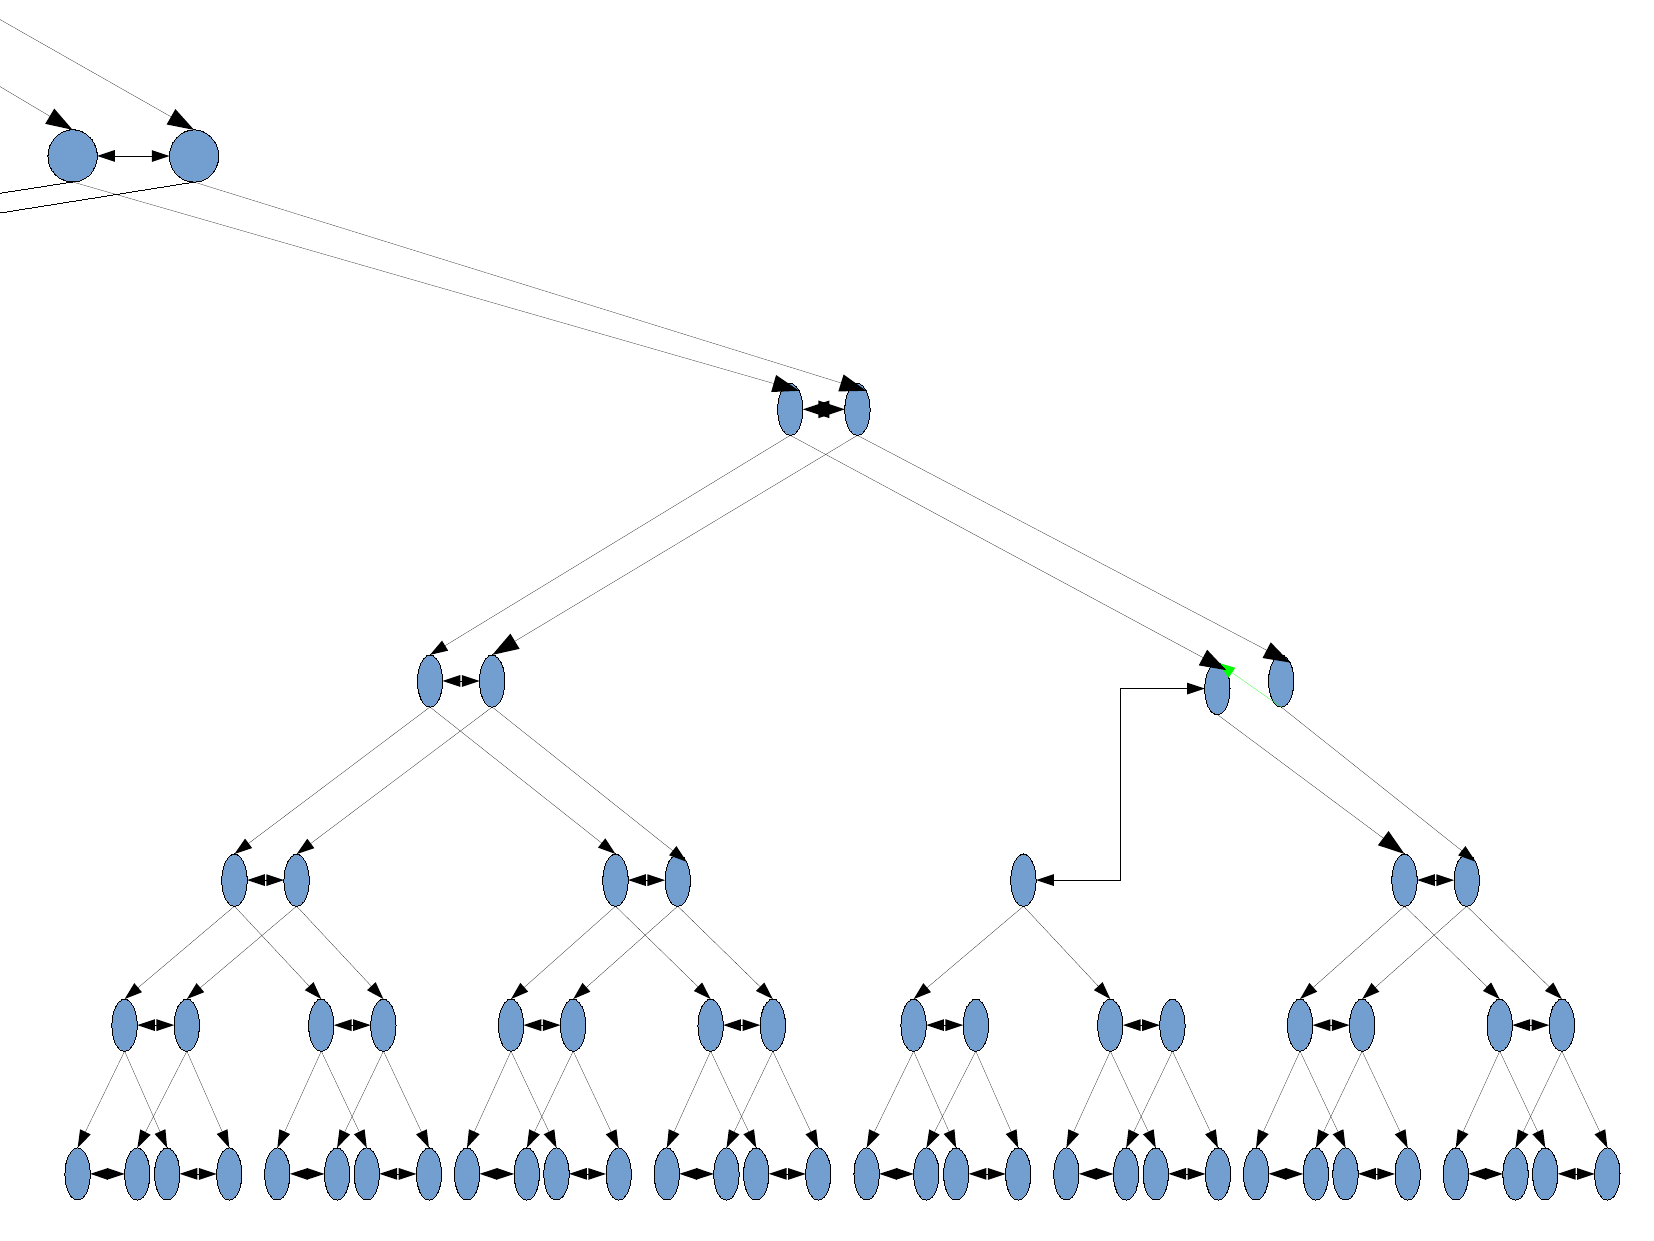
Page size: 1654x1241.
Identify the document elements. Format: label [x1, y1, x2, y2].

text_box [1549, 999, 1575, 1051]
text_box [1502, 1147, 1529, 1201]
text_box [454, 1147, 480, 1200]
text_box [1594, 1147, 1621, 1201]
text_box [416, 1147, 442, 1201]
text_box [1332, 1147, 1359, 1200]
text_box [790, 383, 799, 390]
text_box [913, 1147, 939, 1201]
text_box [64, 1147, 91, 1200]
text_box [354, 1147, 380, 1200]
text_box [221, 854, 248, 906]
text_box [1243, 1147, 1269, 1200]
text_box [900, 999, 927, 1052]
text_box [1487, 999, 1513, 1052]
text_box [1287, 999, 1313, 1051]
text_box [606, 1147, 632, 1201]
text_box [1097, 999, 1123, 1052]
text_box [216, 1147, 242, 1201]
text_box [665, 857, 691, 906]
text_box [1532, 1148, 1558, 1200]
text_box [1205, 1148, 1231, 1201]
text_box [602, 854, 629, 906]
text_box [498, 999, 524, 1051]
text_box [111, 999, 138, 1052]
text_box [324, 1147, 350, 1201]
text_box [760, 999, 786, 1051]
text_box [479, 654, 505, 707]
text_box [805, 1147, 831, 1201]
text_box [1268, 660, 1294, 707]
text_box [1204, 668, 1231, 715]
text_box [1443, 1148, 1469, 1200]
text_box [1395, 1147, 1421, 1201]
text_box [1391, 854, 1418, 906]
text_box [560, 999, 586, 1052]
text_box [47, 129, 98, 182]
text_box [1113, 1147, 1139, 1201]
text_box [308, 999, 334, 1052]
text_box [154, 1148, 180, 1200]
text_box [1159, 999, 1186, 1052]
text_box [543, 1147, 570, 1200]
text_box [743, 1148, 769, 1200]
text_box [1143, 1147, 1169, 1200]
text_box [1349, 999, 1375, 1052]
text_box [264, 1147, 290, 1200]
text_box [283, 854, 310, 906]
text_box [514, 1148, 540, 1201]
text_box [963, 999, 989, 1052]
text_box [777, 391, 803, 435]
text_box [943, 1148, 969, 1200]
text_box [1303, 1148, 1329, 1201]
text_box [857, 383, 866, 389]
text_box [370, 999, 397, 1052]
text_box [169, 129, 219, 182]
text_box [697, 999, 724, 1052]
text_box [1053, 1147, 1079, 1200]
text_box [1010, 853, 1037, 906]
text_box [853, 1147, 880, 1200]
text_box [174, 999, 200, 1052]
text_box [1005, 1148, 1031, 1201]
text_box [417, 655, 443, 707]
text_box [654, 1147, 680, 1200]
text_box [713, 1147, 740, 1201]
text_box [844, 391, 871, 435]
text_box [124, 1147, 150, 1201]
text_box [1454, 857, 1480, 906]
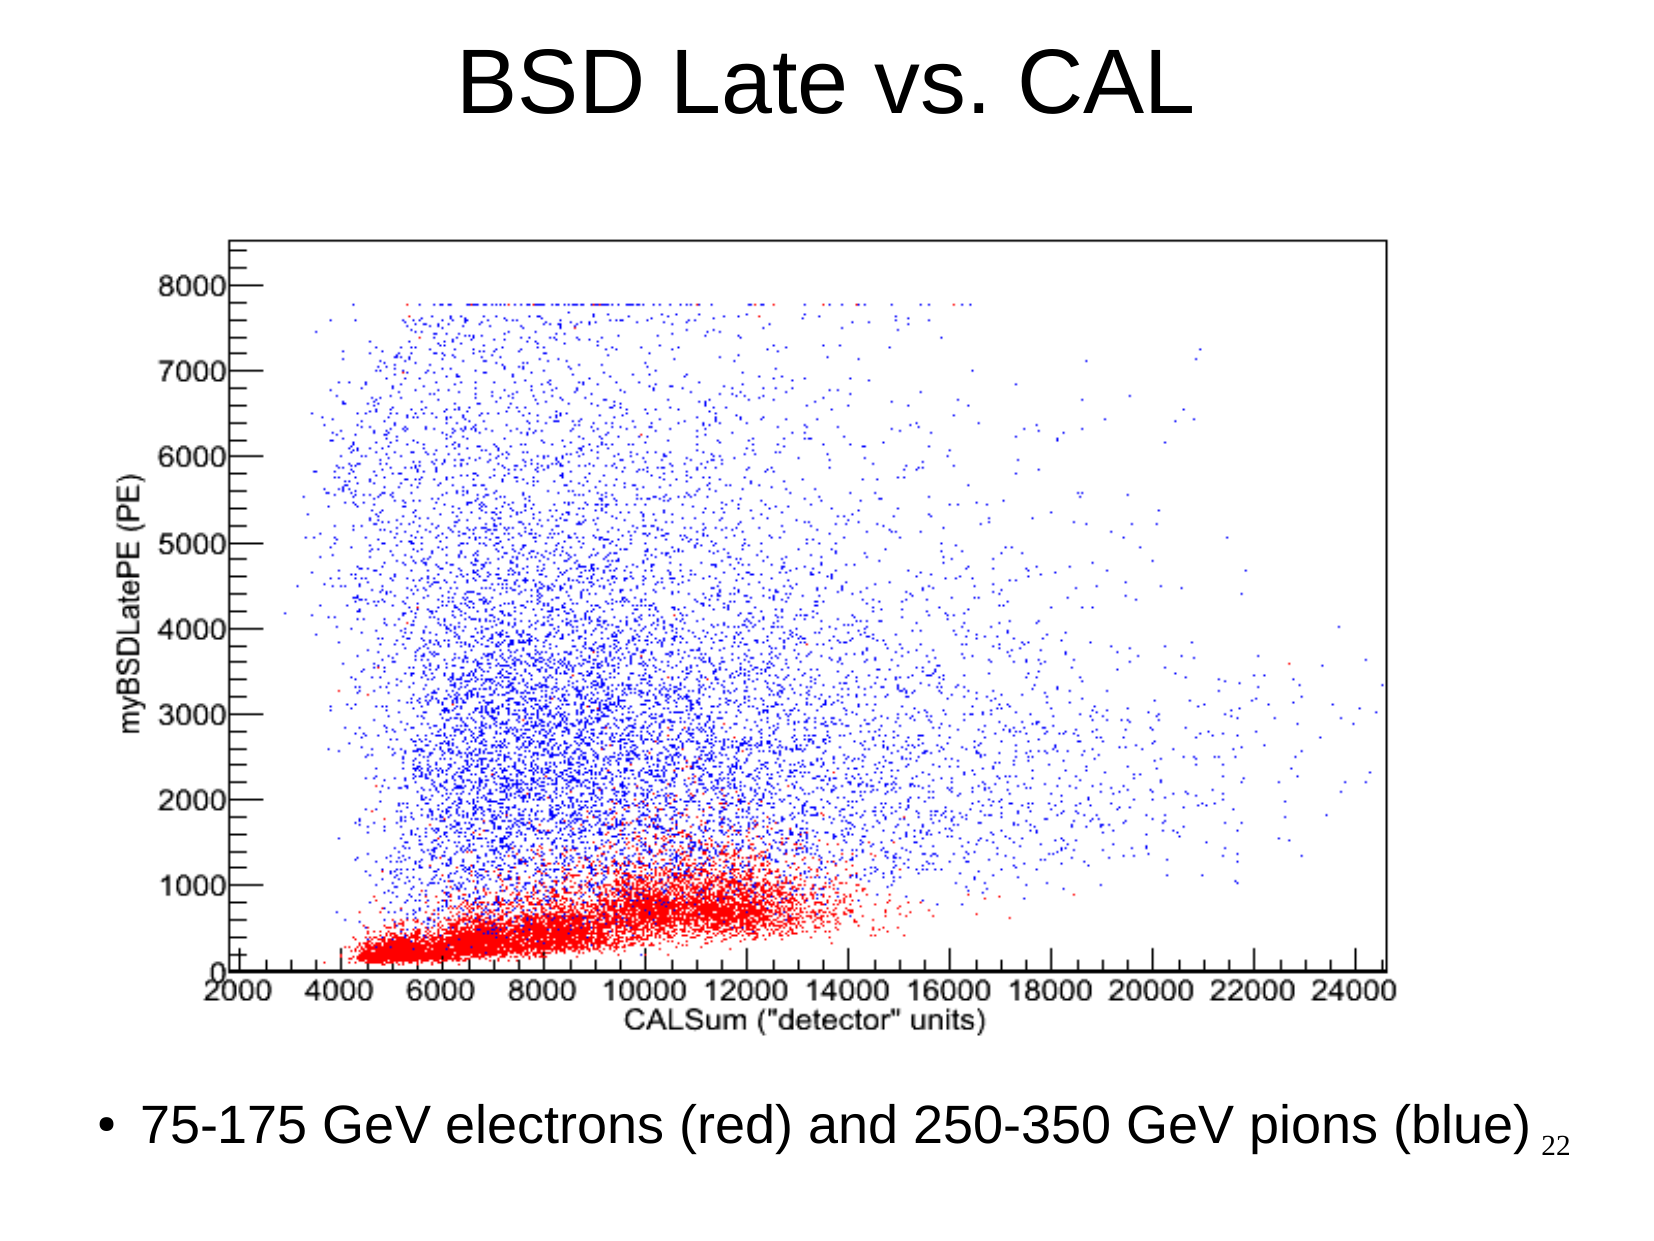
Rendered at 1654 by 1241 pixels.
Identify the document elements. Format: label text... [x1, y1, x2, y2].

list 75-175 GeV electrons (red) and 250-350 GeV pions (blue) [82, 1095, 1538, 1215]
picture [90, 149, 1531, 1066]
title BSD Late vs. CAL [82, 0, 1571, 186]
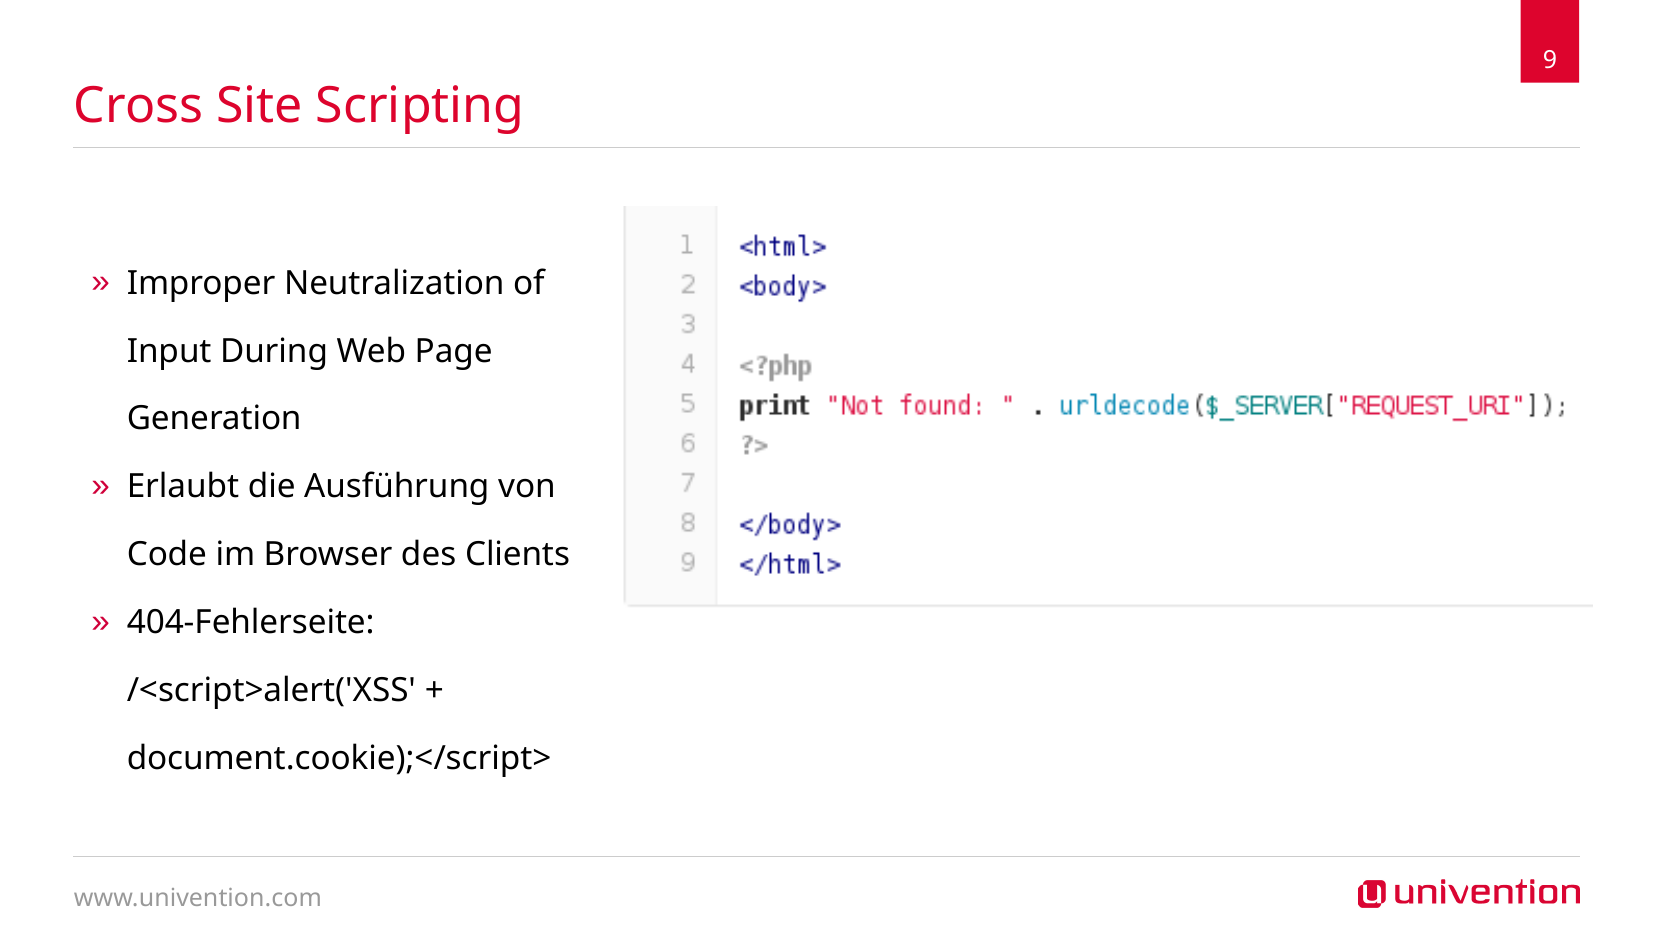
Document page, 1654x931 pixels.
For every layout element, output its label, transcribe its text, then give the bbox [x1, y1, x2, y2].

picture [1358, 879, 1580, 908]
list Improper Neutralization of Input During Web Page Generation Erlaubt die Ausführung von Code im Browser des Clients 404-Fehlerseite: /<script>alert('XSS' + document.cookie);</script> [73, 236, 621, 776]
title Cross Site Scripting [73, 59, 1580, 148]
picture [620, 206, 1593, 622]
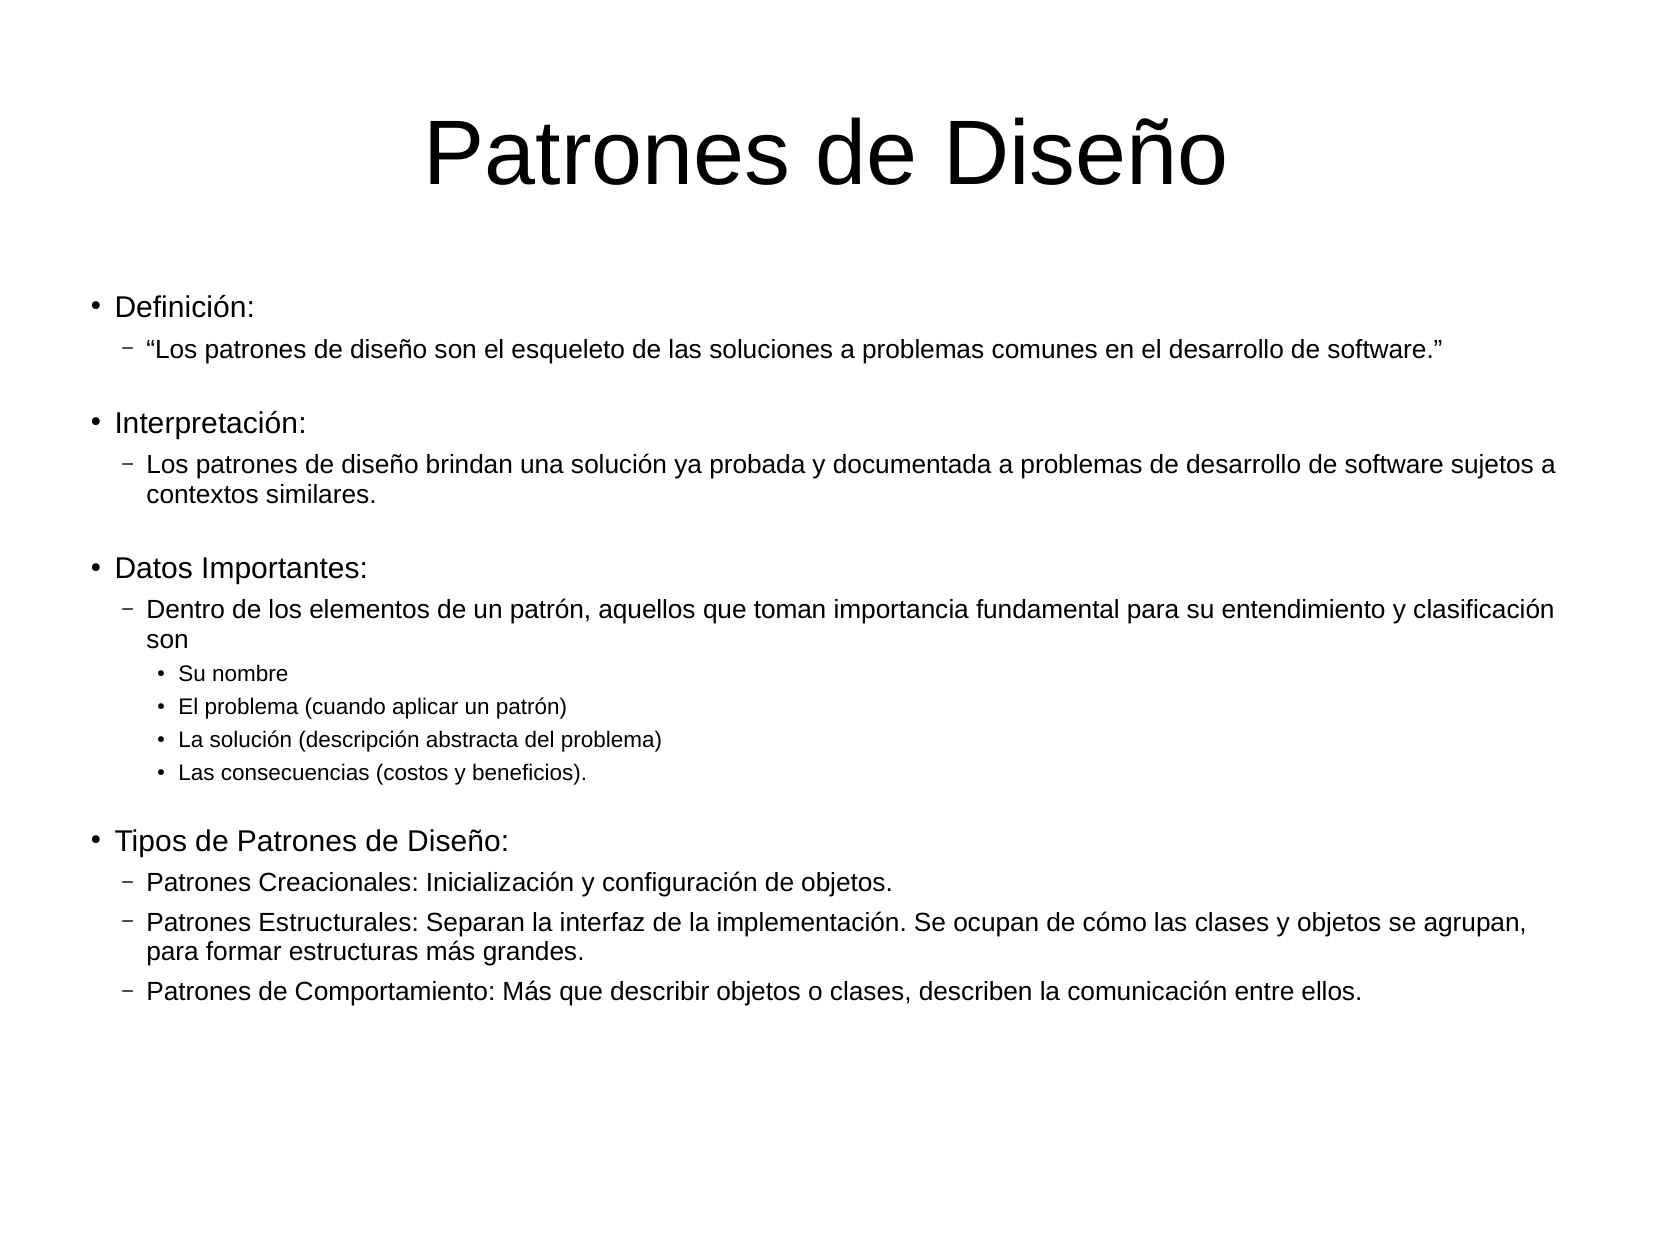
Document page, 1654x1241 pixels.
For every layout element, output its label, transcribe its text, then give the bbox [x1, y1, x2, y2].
===
PROBLEM DETAILS => Return the records above line for line without any change, and leave out the pictures.

SOLUTION FOR THIS PROBLEM =>
Page size: 1654x1241.
Identify the document elements. Format: label [x1, y1, x2, y2].

text_box [1549, 999, 1575, 1051]
text_box [1502, 1147, 1529, 1201]
text_box [454, 1147, 480, 1200]
text_box [1594, 1147, 1621, 1201]
text_box [416, 1147, 442, 1201]
text_box [1332, 1147, 1359, 1200]
text_box [790, 383, 799, 390]
text_box [913, 1147, 939, 1201]
text_box [64, 1147, 91, 1200]
text_box [354, 1147, 380, 1200]
text_box [221, 854, 248, 906]
text_box [1243, 1147, 1269, 1200]
text_box [900, 999, 927, 1052]
text_box [1487, 999, 1513, 1052]
text_box [1287, 999, 1313, 1051]
text_box [606, 1147, 632, 1201]
text_box [1097, 999, 1123, 1052]
text_box [216, 1147, 242, 1201]
text_box [665, 857, 691, 906]
text_box [1532, 1148, 1558, 1200]
text_box [1205, 1148, 1231, 1201]
text_box [602, 854, 629, 906]
text_box [498, 999, 524, 1051]
text_box [111, 999, 138, 1052]
text_box [324, 1147, 350, 1201]
text_box [760, 999, 786, 1051]
text_box [479, 654, 505, 707]
text_box [805, 1147, 831, 1201]
text_box [1268, 660, 1294, 707]
text_box [1204, 668, 1231, 715]
text_box [1443, 1148, 1469, 1200]
text_box [1395, 1147, 1421, 1201]
text_box [1391, 854, 1418, 906]
text_box [560, 999, 586, 1052]
text_box [47, 129, 98, 182]
text_box [1113, 1147, 1139, 1201]
text_box [308, 999, 334, 1052]
text_box [154, 1148, 180, 1200]
text_box [1159, 999, 1186, 1052]
text_box [543, 1147, 570, 1200]
text_box [743, 1148, 769, 1200]
text_box [1143, 1147, 1169, 1200]
text_box [1349, 999, 1375, 1052]
text_box [264, 1147, 290, 1200]
text_box [283, 854, 310, 906]
text_box [514, 1148, 540, 1201]
text_box [963, 999, 989, 1052]
text_box [777, 391, 803, 435]
text_box [943, 1148, 969, 1200]
text_box [1303, 1148, 1329, 1201]
text_box [857, 383, 866, 389]
text_box [370, 999, 397, 1052]
text_box [169, 129, 219, 182]
text_box [697, 999, 724, 1052]
text_box [1053, 1147, 1079, 1200]
text_box [1010, 853, 1037, 906]
text_box [853, 1147, 880, 1200]
text_box [174, 999, 200, 1052]
text_box [1005, 1148, 1031, 1201]
text_box [417, 655, 443, 707]
text_box [654, 1147, 680, 1200]
text_box [713, 1147, 740, 1201]
text_box [844, 391, 871, 435]
text_box [124, 1147, 150, 1201]
text_box [1454, 857, 1480, 906]
Rendered at 1654 by 1241 pixels.
Identify the document elements. Format: label text... [x1, y1, x2, y2].

list 75-175 GeV electrons (red) and 250-350 GeV pions (blue) [82, 1095, 1538, 1215]
picture [90, 149, 1531, 1066]
title BSD Late vs. CAL [82, 0, 1571, 186]
Document page, 1654x931 pixels.
For every layout element, output its label, transcribe its text, then give the bbox [x1, y1, x2, y2].

picture [1358, 879, 1580, 908]
list Improper Neutralization of Input During Web Page Generation Erlaubt die Ausführung von Code im Browser des Clients 404-Fehlerseite: /<script>alert('XSS' + document.cookie);</script> [73, 236, 621, 776]
title Cross Site Scripting [73, 59, 1580, 148]
picture [620, 206, 1593, 622]
Document page, 1654x1241 pixels.
For every layout element, output its label, transcribe its text, then give the bbox [x1, y1, x2, y2].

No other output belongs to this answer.